I was given a great article by my manager recently discussing potential effects of HTML5 on the banking industry. The proliferation of app stores on various platforms has made people like me (software developers in online banking) rethink how we approach the idea of compatibility, availability, services, deployments and platforms. At most our current responsibility covered the main browsers (IE, Firefox, Chrome) and a couple of their older versions. Now we are forced to consider iPhones and iPads (and a variety of Android equivalents).

Today with the widespread popularity of the smart phones and tablets, the app store has become the first port of call for any potential customer. It serves as very really marketing opportunity for Financial Institutions (FIs) to introduce their brand and services within a new channel. Even with the ubiquity of the web browsers in these mobile devices people are just simply more likely to go the app store than to actually navigate to the FIs website.

There has been some significant excitement about HTML5 and what that standard means for desktops and mobile devices alike. It has led many to suggest that the days of the closed app store maybe numbered (I am not so sure). Either way what HTML5 does provide us with is an extremely powerful and flexible open standard (as yet unfinished) that everyone can take advantage of. However the notion of a HTML5 based standard stands in contrast to a platform dependent app that requires intimate knowledge of the OS. For a web developer like myself these platforms represent a significant learning curve in order to produce an app that can take advantage of the inherent OS features.

The New York Times had a great piece that seemed to run counter to the notion of HTML5 being a logical open solution for service providers who want to be platform agnostic.

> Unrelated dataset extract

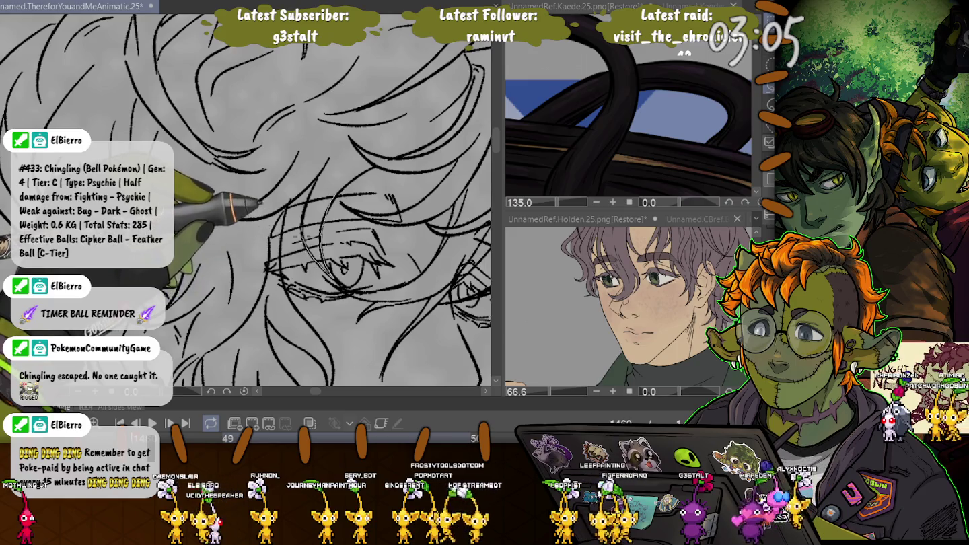
{"action": "left_click_drag", "start_coordinate": [336, 185], "coordinate": [306, 195]}
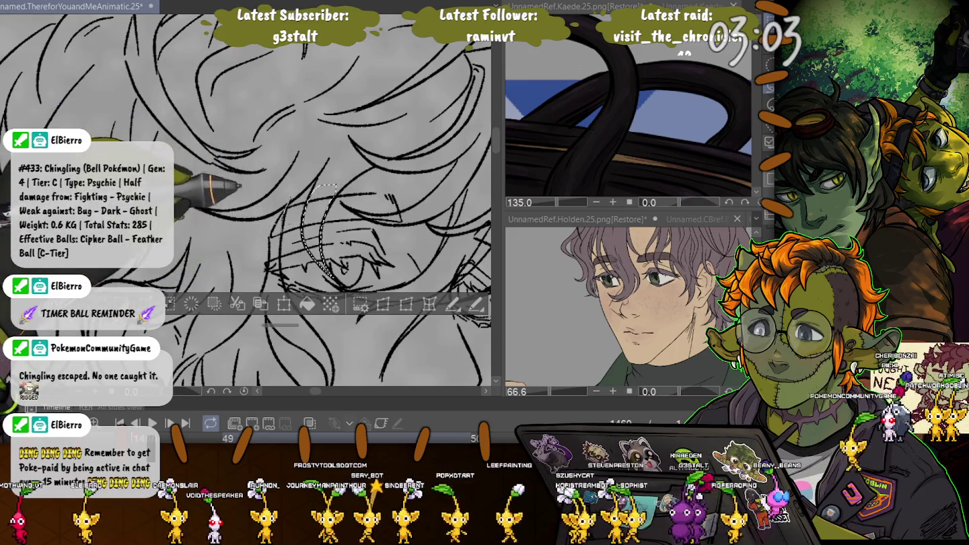
Step: Lasso-select and rework the hair strands near the eye and over the cheek, deselecting with Ctrl+D
{"action": "left_click_drag", "start_coordinate": [289, 198], "coordinate": [228, 196]}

“Applications that are predominantly HTML5 render most of the components of an app as a Web page, pulling images and content from the Web directly into the application. Objective-C takes the opposite approach, taking full advantage of the hardware in the iPhone and then building most of the functionality directly into the application so it has to collect less information from the Web.”

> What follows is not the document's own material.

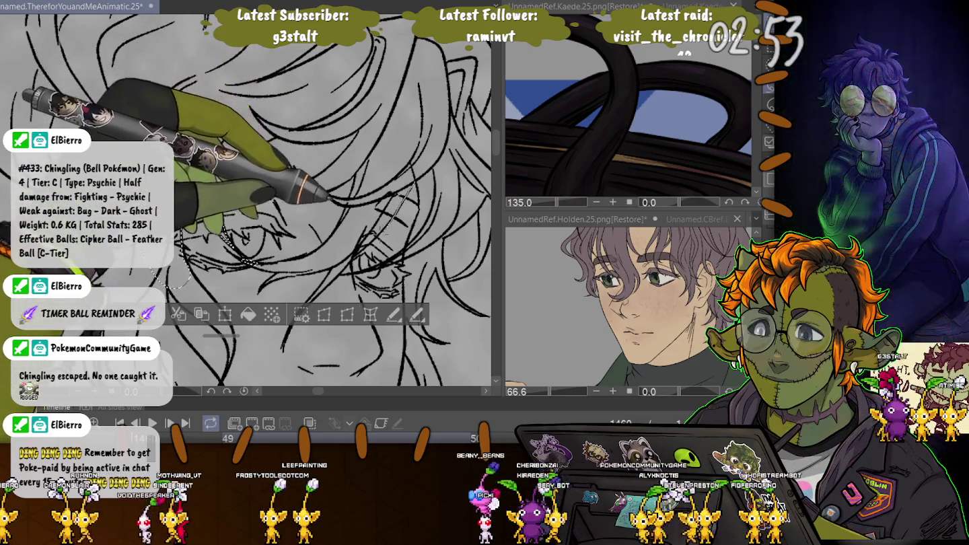
{"action": "left_click_drag", "start_coordinate": [377, 162], "coordinate": [378, 165]}
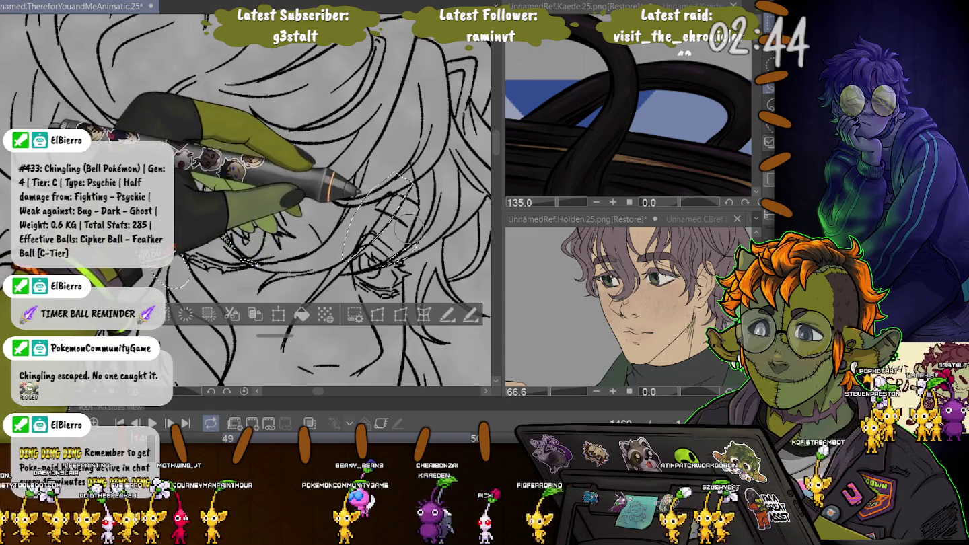
{"action": "scroll", "coordinate": [245, 202], "scroll_direction": "down", "scroll_amount": 3}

I think one of the biggest mistakes we as standard web developers can make is to simply produce a facsimile of the standard browser experience within a native app. While this would be the path of least resistance, we would effectively ignore the wealth of additional tools, and functionality that a simple browser might not have access to. We should consider how to respond to orientation, GPS, shared data contracts, contact lists, etc. We should treat the smartphone like a smartphone not like a dumb web browser. 

I am extremely excited about tools like like PhoneGap that provide a single HTML5 app platform that can target multiple mobile offerings (iPhone, Windows Phone, Android. WebOS, BlackBerry). Effectively you write your app using HTML5, CSS and JavaScript and this provides you with the ability to access the native features of the mobile device. You can then deploy your app to multiple platforms! I am hoping this kind of approach will provide the appropriate union of the web and app developer, while simultaneously maintaining a single (or close to single) code base.